Given records Block Start

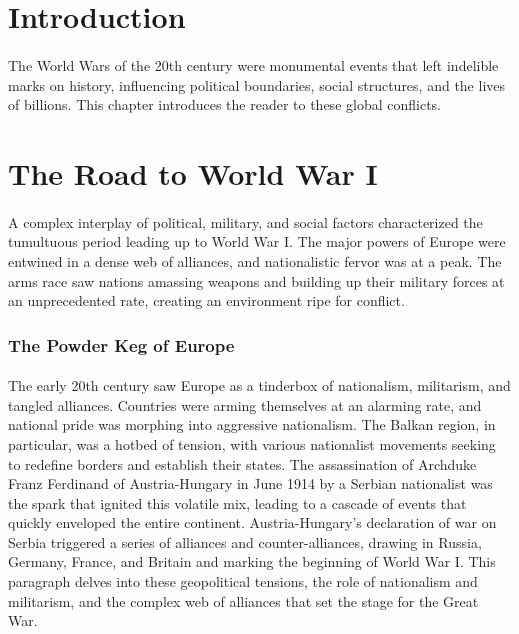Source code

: \documentclass[a4paper,12pt]{book}
\begin{document}
\section*{Introduction}
\paragraph{}
The World Wars of the 20th century were monumental events that left indelible marks on history, influencing political boundaries, social structures, and the lives of billions. This chapter introduces the reader to these global conflicts.

\section*{The Road to World War I}
\paragraph{}
A complex interplay of political, military, and social factors characterized the tumultuous period leading up to World War I. The major powers of Europe were entwined in a dense web of alliances, and nationalistic fervor was at a peak. The arms race saw nations amassing weapons and building up their military forces at an unprecedented rate, creating an environment ripe for conflict.

\subsubsection*{The Powder Keg of Europe}
\paragraph{}
The early 20th century saw Europe as a tinderbox of nationalism, militarism, and tangled alliances. Countries were arming themselves at an alarming rate, and national pride was morphing into aggressive nationalism. The Balkan region, in particular, was a hotbed of tension, with various nationalist movements seeking to redefine borders and establish their states. The assassination of Archduke Franz Ferdinand of Austria-Hungary in June 1914 by a Serbian nationalist was the spark that ignited this volatile mix, leading to a cascade of events that quickly enveloped the entire continent. Austria-Hungary's declaration of war on Serbia triggered a series of alliances and counter-alliances, drawing in Russia, Germany, France, and Britain and marking the beginning of World War I. This paragraph delves into these geopolitical tensions, the role of nationalism and militarism, and the complex web of alliances that set the stage for the Great War.
\end{document}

Given records Block End

▶ _What the task asks_: Without including any pictures, output each entry above exactly as it appears.

▶ _Problem solution_:
Source code

: \documentclass[a4paper,12pt]{book}
\begin{document}
\section*{Introduction}
\paragraph{}
The World Wars of the 20th century were monumental events that left indelible marks on history, influencing political boundaries, social structures, and the lives of billions. This chapter introduces the reader to these global conflicts.

\section*{The Road to World War I}
\paragraph{}
A complex interplay of political, military, and social factors characterized the tumultuous period leading up to World War I. The major powers of Europe were entwined in a dense web of alliances, and nationalistic fervor was at a peak. The arms race saw nations amassing weapons and building up their military forces at an unprecedented rate, creating an environment ripe for conflict.

\subsubsection*{The Powder Keg of Europe}
\paragraph{}
The early 20th century saw Europe as a tinderbox of nationalism, militarism, and tangled alliances. Countries were arming themselves at an alarming rate, and national pride was morphing into aggressive nationalism. The Balkan region, in particular, was a hotbed of tension, with various nationalist movements seeking to redefine borders and establish their states. The assassination of Archduke Franz Ferdinand of Austria-Hungary in June 1914 by a Serbian nationalist was the spark that ignited this volatile mix, leading to a cascade of events that quickly enveloped the entire continent. Austria-Hungary's declaration of war on Serbia triggered a series of alliances and counter-alliances, drawing in Russia, Germany, France, and Britain and marking the beginning of World War I. This paragraph delves into these geopolitical tensions, the role of nationalism and militarism, and the complex web of alliances that set the stage for the Great War.
\end{document}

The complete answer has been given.